- _TEXTE FOURNI_
━━━━

LES 100 ANS DE LA RELATIVITÉ GÉNÉRALE

SUR LES TRACES DES MESSAGÈRES D’EINSTEIN

C’est l’une des prédictions les plus spectaculaires de la relativité générale : des événements cosmiques peuvent faire onduler l’espace-temps comme un lac agité par des vagues. Un siècle plus tard, des scientifiques croient être sur le point de détecter enfin ces ondes. La Presse a visité les coulisses de leur étrange machine et assisté aux derniers préparatifs d’une expérience qui pourrait marquer l’histoire.

LIVINGSTON, Louisiane — Un mardi après-midi de septembre, près de la petite ville de Livingston, en Louisiane. Dans un laboratoire caché au milieu d’une forêt de pins, 11 scientifiques tiennent une téléconférence tendue.

Dans la salle de contrôle qui rappelle celles de la NASA, 27 écrans affichent des courbes et des chiffres qui changent constamment. Sur une table repose une caisse de tablettes de chocolat dans laquelle tout le monde pige.

Un haut-parleur fait entendre la voix d’autres chercheurs. Ils travaillent dans une copie exacte du laboratoire de Livingston, mais installée à l’autre bout du pays, dans un désert de l’État de Washington.

Janeen Romie dirige la téléconférence. Soudain, son visage se referme. Invoquant les problèmes qui s’accumulent, quelqu’un, au bout du fil, vient d’évoquer l’idée de retarder une expérience prévue pour le lundi suivant. Une ronde de mesures que les scientifiques attendent depuis plus d’une décennie.

Mme Romie met fin à l’appel, puis donne libre cours à sa frustration.

« Reporter l’expérience ne nous fera rien gagner, lance-t-elle d’un ton sec. Pour lancer la ronde, il y a des conditions à remplir. Est-ce qu’on les remplit aujourd’hui ? Non. Mais on va réévaluer jeudi et décider vendredi. Pour l’instant, il n’y a rien à discuter. »

Chandail à capuchon ouvert sur un t-shirt de l’Université Caltech, jeans, espadrilles roses : Janeen Romie dirige le groupe d’ingénierie du détecteur de LIGO, acronyme anglais de Laser Interferometer Gravitational-Wave Observatory. Les chercheurs de ce projet sont engagés dans un pari qui a déjà coûté 1 milliard de dollars US, la somme la plus importante jamais débloquée par la National Science Foundation américaine. L’objectif : détecter des ondes gravitationnelles, un phénomène prédit il y a un siècle par Albert Einstein, mais qui, contrairement aux autres prédictions de la relativité générale, n’a encore jamais été confirmée directement.

━━━━

- _TRAVAIL DEMANDÉ_
Relevez tous les noms de lieux géographiques (villes, États) cités dans l'article ci-dessus sur les ondes gravitationnelles.

- _JEU DE DONNÉES_

━━━━

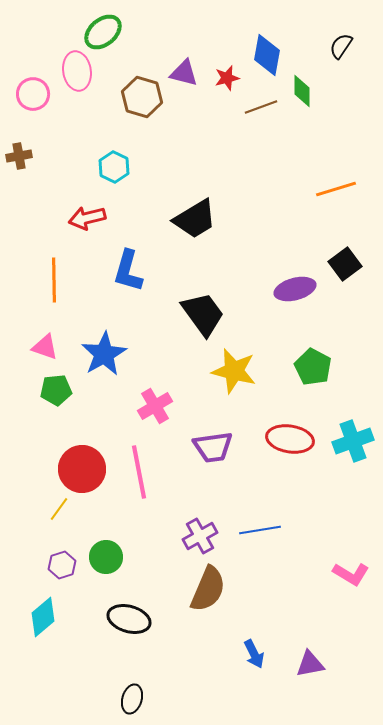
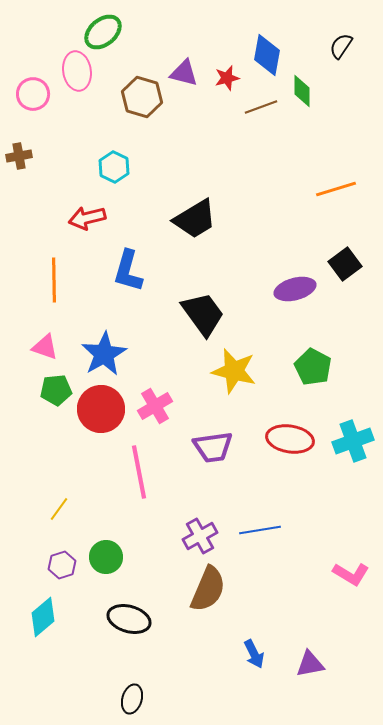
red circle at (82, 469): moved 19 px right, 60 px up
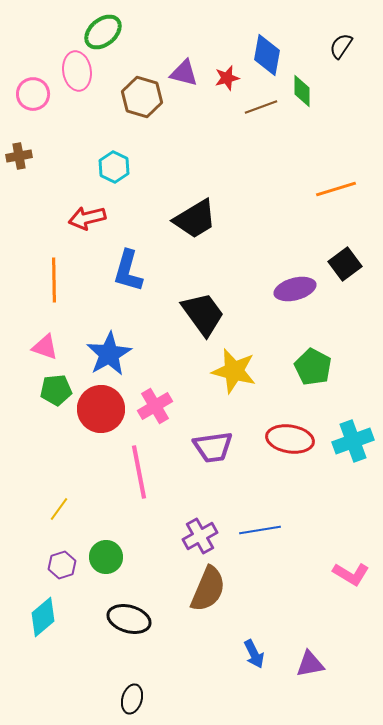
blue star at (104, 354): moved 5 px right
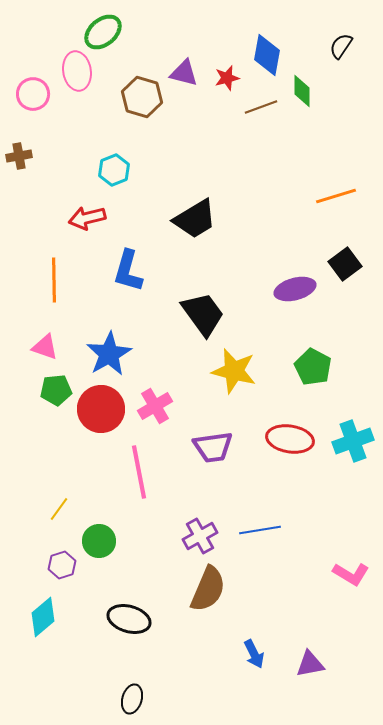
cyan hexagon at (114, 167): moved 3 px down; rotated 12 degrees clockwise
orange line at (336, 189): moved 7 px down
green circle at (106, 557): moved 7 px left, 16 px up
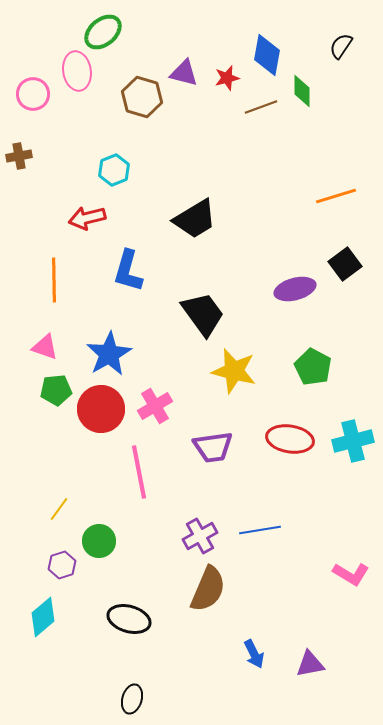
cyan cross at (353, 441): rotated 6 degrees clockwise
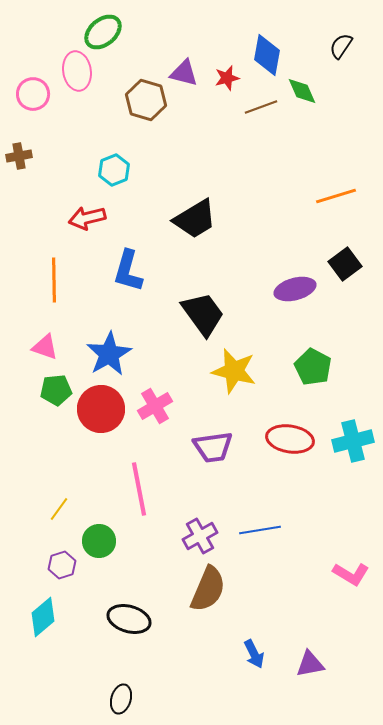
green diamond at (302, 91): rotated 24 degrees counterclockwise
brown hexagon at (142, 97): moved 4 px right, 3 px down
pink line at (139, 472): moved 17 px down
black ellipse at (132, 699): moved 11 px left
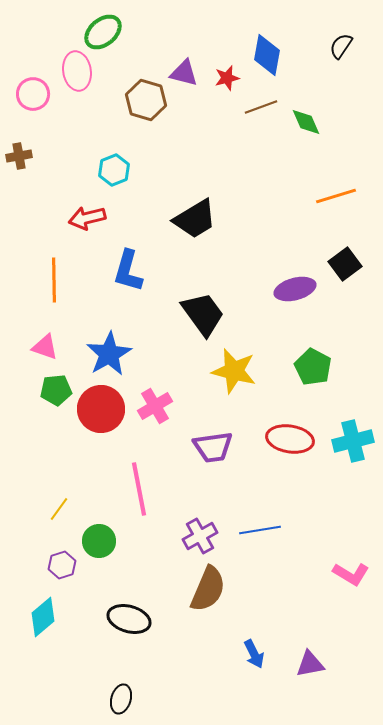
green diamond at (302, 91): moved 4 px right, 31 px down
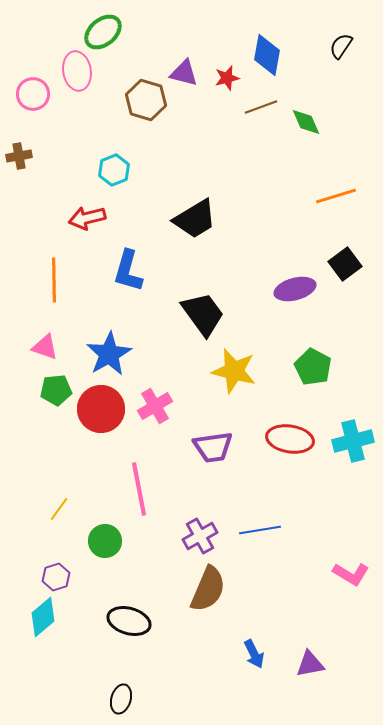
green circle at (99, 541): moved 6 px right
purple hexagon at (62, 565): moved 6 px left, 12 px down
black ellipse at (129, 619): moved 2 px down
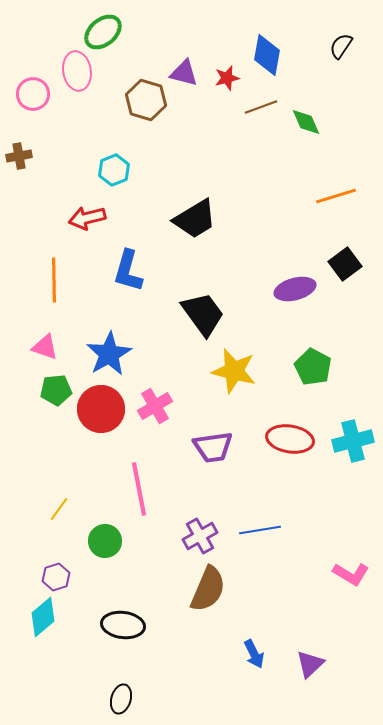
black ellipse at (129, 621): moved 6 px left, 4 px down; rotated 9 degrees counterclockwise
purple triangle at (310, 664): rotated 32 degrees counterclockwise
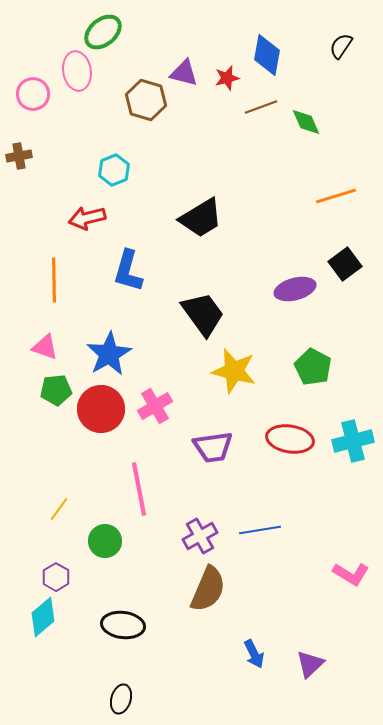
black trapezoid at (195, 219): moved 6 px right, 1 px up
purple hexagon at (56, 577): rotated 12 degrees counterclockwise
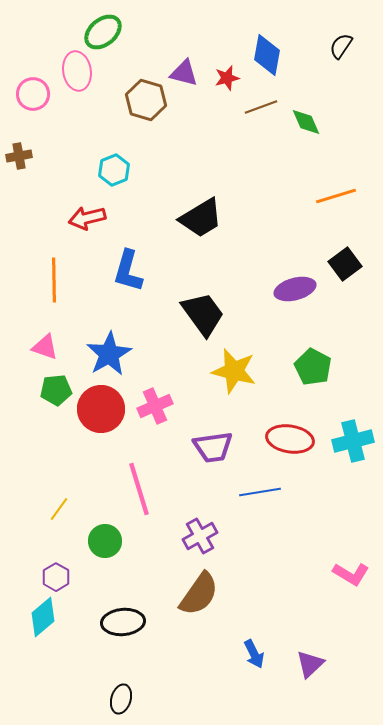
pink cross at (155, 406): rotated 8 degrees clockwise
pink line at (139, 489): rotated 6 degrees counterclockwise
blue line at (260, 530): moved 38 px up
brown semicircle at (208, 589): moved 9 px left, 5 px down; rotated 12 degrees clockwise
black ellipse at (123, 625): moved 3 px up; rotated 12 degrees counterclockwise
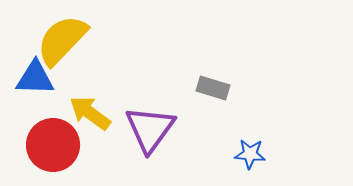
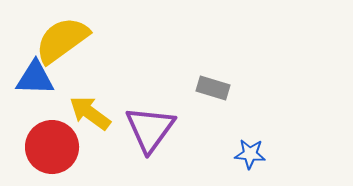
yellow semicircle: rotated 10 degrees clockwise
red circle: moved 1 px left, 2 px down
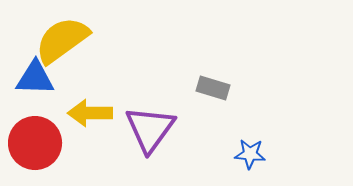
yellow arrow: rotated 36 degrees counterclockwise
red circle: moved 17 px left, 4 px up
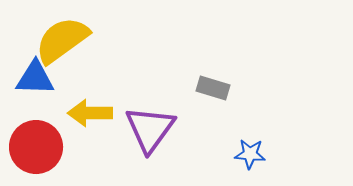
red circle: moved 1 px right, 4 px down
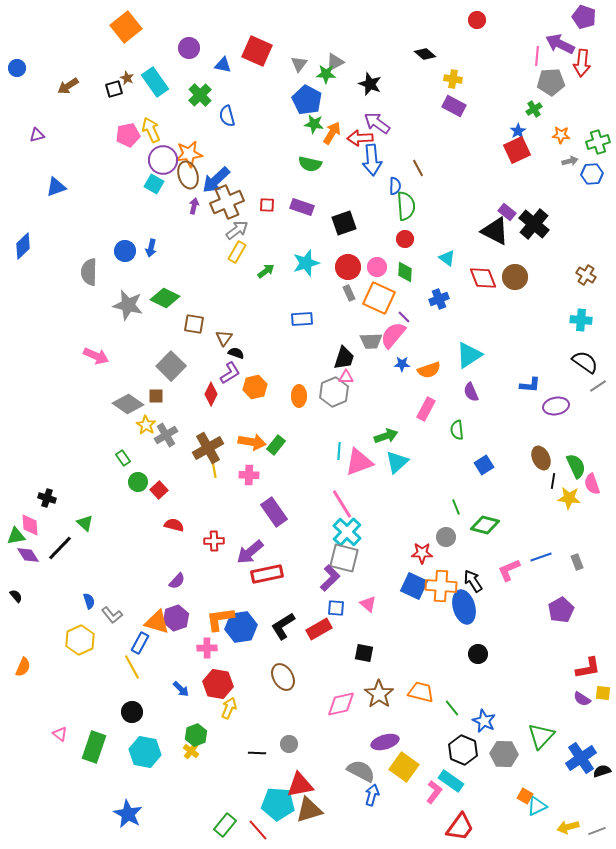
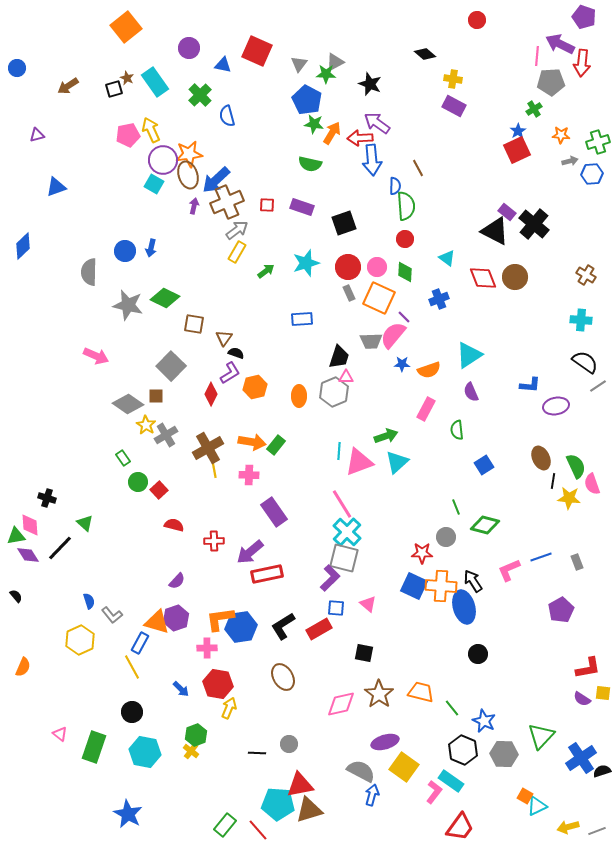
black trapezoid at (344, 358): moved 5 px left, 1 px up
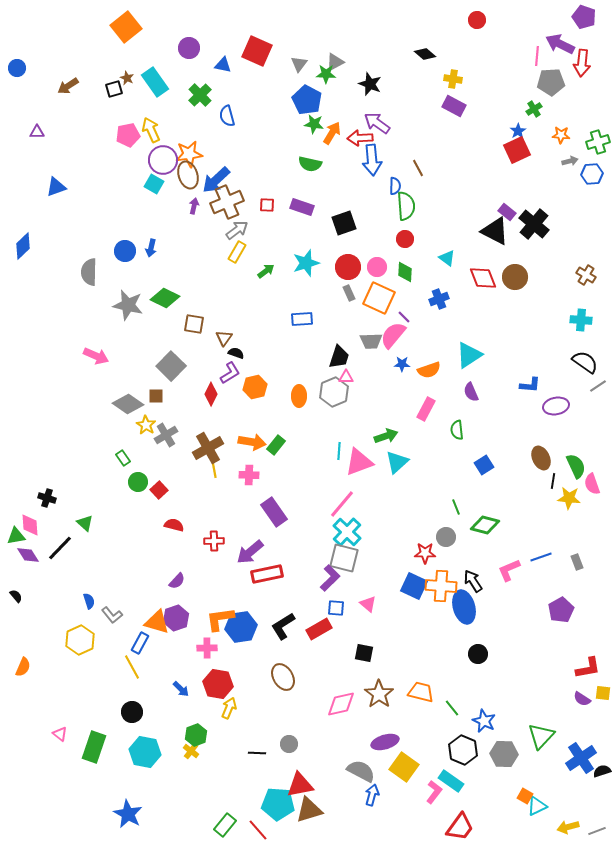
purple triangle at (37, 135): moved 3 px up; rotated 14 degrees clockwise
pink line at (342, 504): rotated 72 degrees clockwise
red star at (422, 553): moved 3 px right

━━━━

- _RÉPONSE ATTENDUE_
- Livingston
- Louisiane
- État de Washington